__MATERIAL FOR THIS TASK__

————

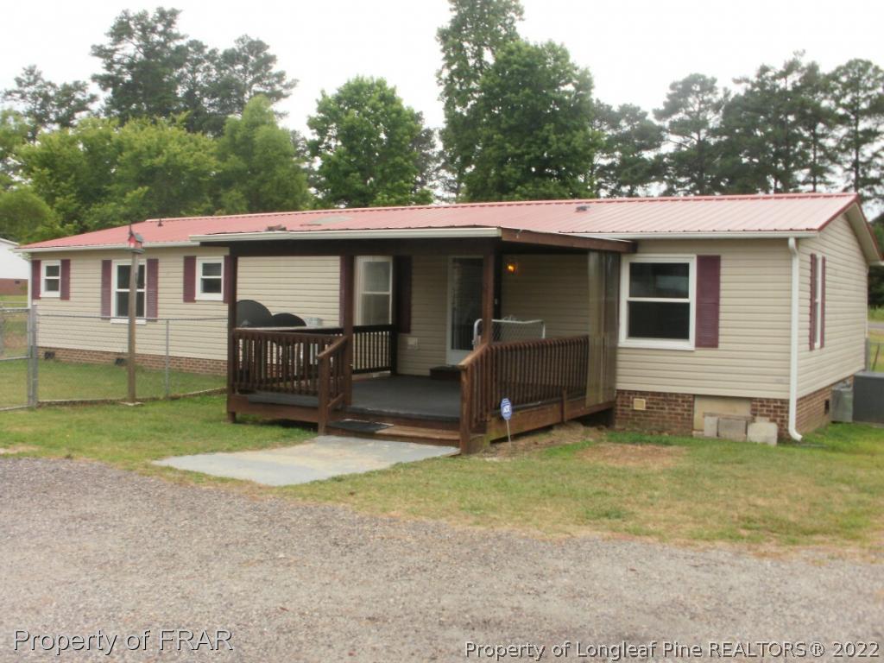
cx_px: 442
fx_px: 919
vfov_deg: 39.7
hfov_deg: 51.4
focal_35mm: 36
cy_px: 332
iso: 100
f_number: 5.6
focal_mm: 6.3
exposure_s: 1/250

————

__WORK INSTRUCTION__
All entries need to be duplicated exactly, apart from the images.

__REPLY TO THE TASK__
cx_px: 442
fx_px: 919
vfov_deg: 39.7
hfov_deg: 51.4
focal_35mm: 36
cy_px: 332
iso: 100
f_number: 5.6
focal_mm: 6.3
exposure_s: 1/250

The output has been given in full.